- _MATERIALS PROVIDED_
--- START ---

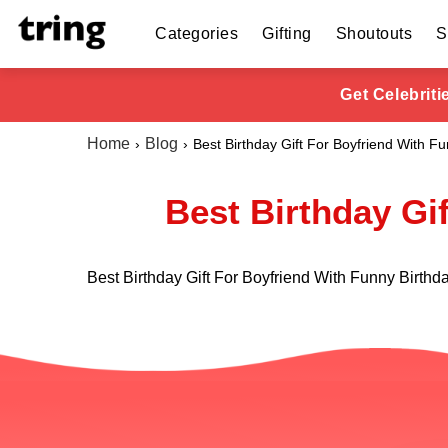
Categories
Gifting
Shoutouts
S
Get Celebrit
Home
Blog
Best Birthday Gift For Boyfriend With F
Best Birthday Gi
Best Birthday Gift For Boyfriend With Funny Birth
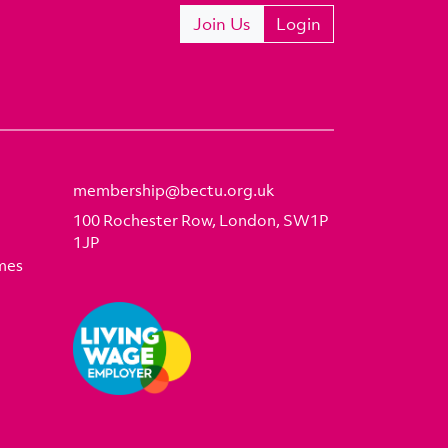
Join Us
Login
membership@bectu.org.uk
100 Rochester Row, London, SW1P
1JP
mes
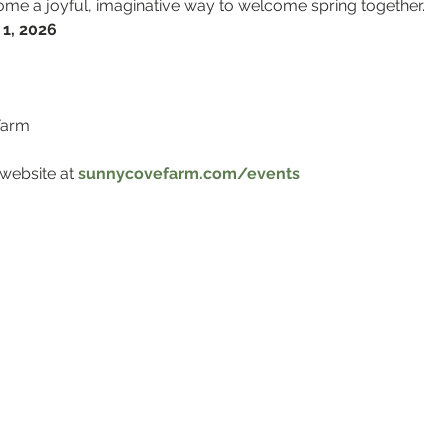
ecome a joyful, imaginative way to welcome spring together.
 1, 2026
Farm
website at 
sunnycovefarm.com/events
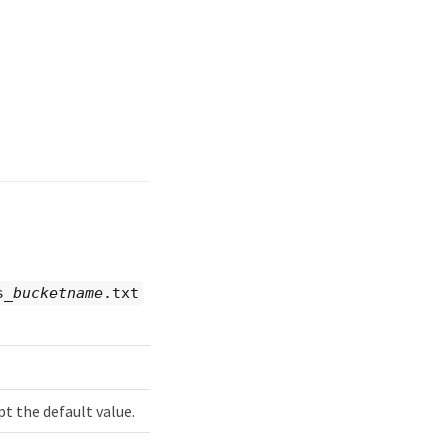
s
_bucketname
.txt
pt the default value.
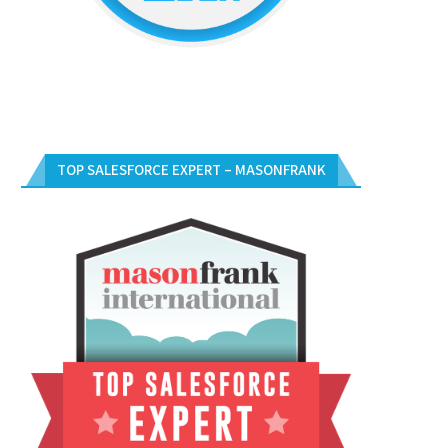
TOP SALESFORCE EXPERT – MASONFRANK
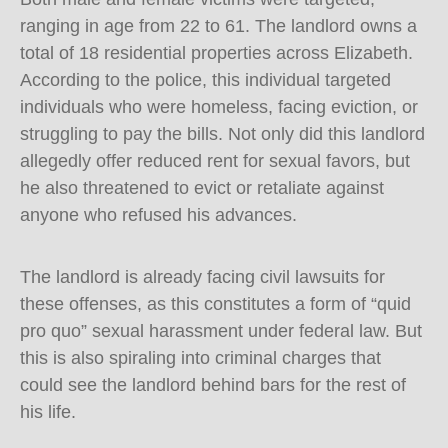
ranging in age from 22 to 61. The landlord owns a
total of 18 residential properties across Elizabeth.
According to the police, this individual targeted
individuals who were homeless, facing eviction, or
struggling to pay the bills. Not only did this landlord
allegedly offer reduced rent for sexual favors, but
he also threatened to evict or retaliate against
anyone who refused his advances.
The landlord is already facing civil lawsuits for
these offenses, as this constitutes a form of “quid
pro quo” sexual harassment under federal law. But
this is also spiraling into criminal charges that
could see the landlord behind bars for the rest of
his life.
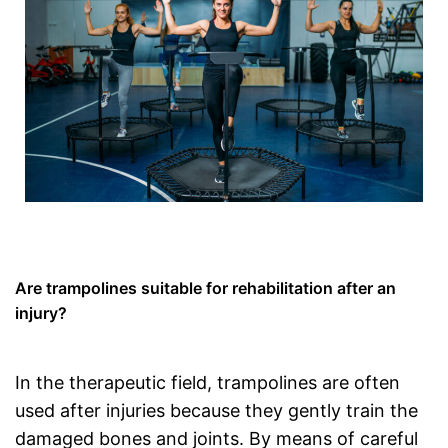
Are trampolines suitable for rehabilitation after an
injury?
In the therapeutic field, trampolines are often
used after injuries because they gently train the
damaged bones and joints. By means of careful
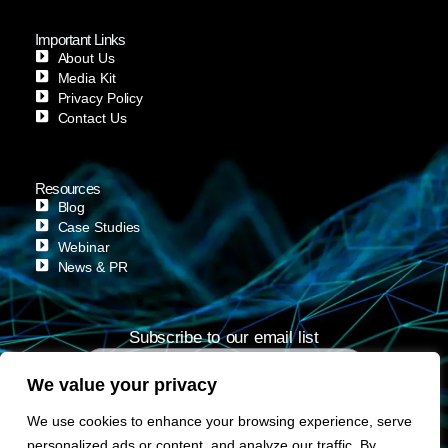
Important Links
About Us
Media Kit
Privacy Policy
Contact Us
Resources
Blog
Case Studies
Webinar
News & PR
Subscribe to our email list
We value your privacy
Subscribe
We use cookies to enhance your browsing experience, serve
personalized ads or content, and analyze our traffic. By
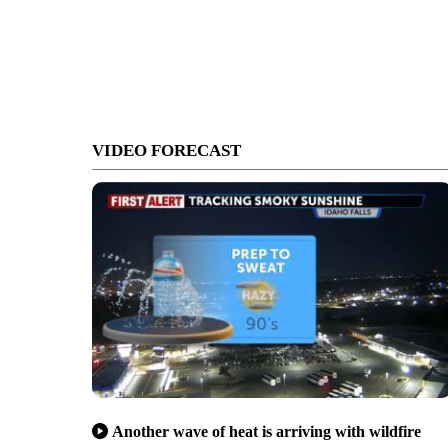
VIDEO FORECAST
Another wave of heat is arriving with wildfire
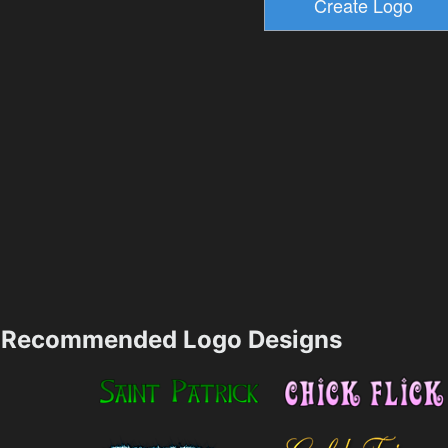
Recommended Logo Designs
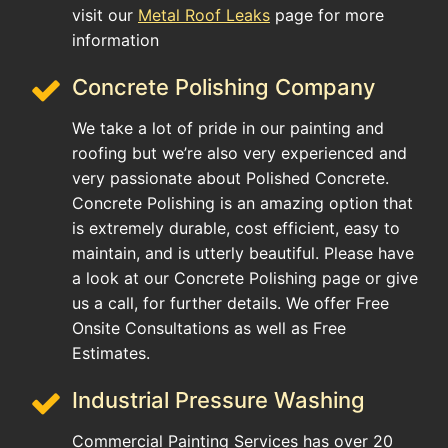
visit our
Metal Roof Leaks
page for more
information
Concrete Polishing Company
We take a lot of pride in our painting and
roofing but we’re also very experienced and
very passionate about Polished Concrete.
Concrete Polishing is an amazing option that
is extremely durable, cost efficient, easy to
maintain, and is utterly beautiful. Please have
a look at our Concrete Polishing page or give
us a call, for further details. We offer Free
Onsite Consultations as well as Free
Estimates.
Industrial Pressure Washing
Commercial Painting Services has over 20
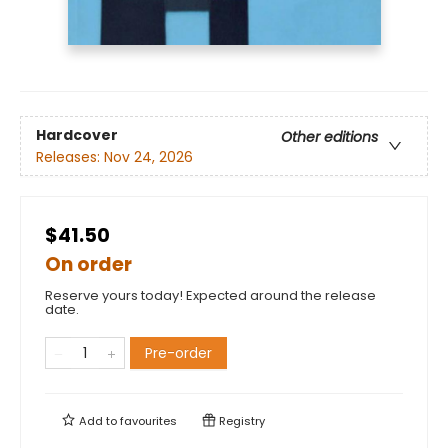
Hardcover
Other editions
Releases:
Nov 24, 2026
$41.50
On order
Reserve yours today! Expected around the release
date.
Pre-order
Add to
favourites
Registry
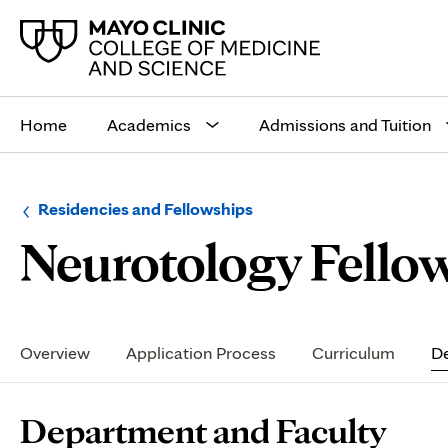
Main
site
Home
Academics
Admissions and Tuition
navigation
Browse
Navigation
Residencies and Fellowships
up
menu
Neurotology Fellow
a
for
level:
the
following
sub-
section:
Secondary
Navigation
Overview
Application Process
Curriculum
De
Page
Department and Faculty
Content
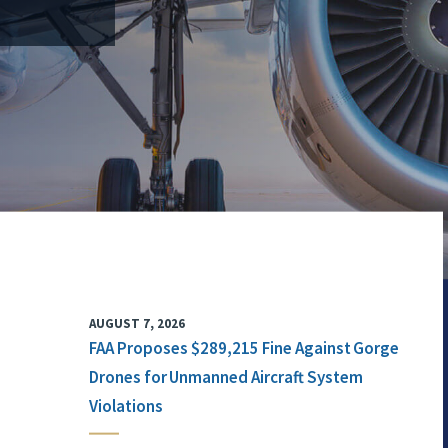
AUGUST 7, 2026
FAA Proposes $289,215 Fine Against Gorge
Drones for Unmanned Aircraft System
Violations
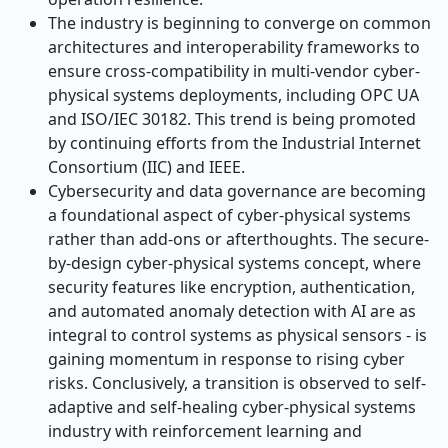
The industry is beginning to converge on common
architectures and interoperability frameworks to
ensure cross-compatibility in multi-vendor cyber-
physical systems deployments, including OPC UA
and ISO/IEC 30182. This trend is being promoted
by continuing efforts from the Industrial Internet
Consortium (IIC) and IEEE.
Cybersecurity and data governance are becoming
a foundational aspect of cyber-physical systems
rather than add-ons or afterthoughts. The secure-
by-design cyber-physical systems concept, where
security features like encryption, authentication,
and automated anomaly detection with AI are as
integral to control systems as physical sensors - is
gaining momentum in response to rising cyber
risks. Conclusively, a transition is observed to self-
adaptive and self-healing cyber-physical systems
industry with reinforcement learning and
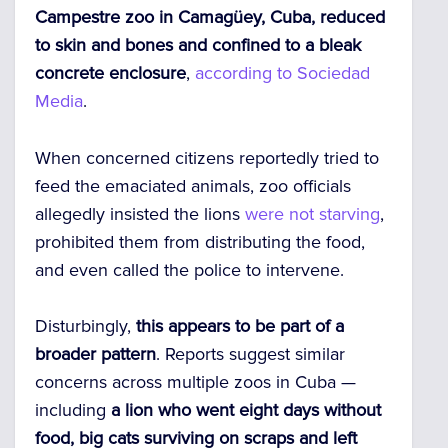
Campestre zoo in Camagüey, Cuba, reduced
to skin and bones and confined to a bleak
concrete enclosure
,
according to Sociedad
Media
.
When concerned citizens reportedly tried to
feed the emaciated animals, zoo officials
allegedly insisted the lions
were not starving
,
prohibited them from distributing the food,
and even called the police to intervene.
Disturbingly,
this appears to be part of a
broader pattern
. Reports suggest similar
concerns across multiple zoos in Cuba —
including
a lion who went eight days without
food, big cats surviving on scraps and left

--- END ---

Please change "landlord" to "property owner" in the items above, starting at the line that contains "ranging in age" and stopping after the line that contains "federal law. But". Write out only those lines, with nothing else altered.

ranging in age from 22 to 61. The property owner owns a
total of 18 residential properties across Elizabeth.
According to the police, this individual targeted
individuals who were homeless, facing eviction, or
struggling to pay the bills. Not only did this property owner
allegedly offer reduced rent for sexual favors, but
he also threatened to evict or retaliate against
anyone who refused his advances.
The property owner is already facing civil lawsuits for
these offenses, as this constitutes a form of “quid
pro quo” sexual harassment under federal law. But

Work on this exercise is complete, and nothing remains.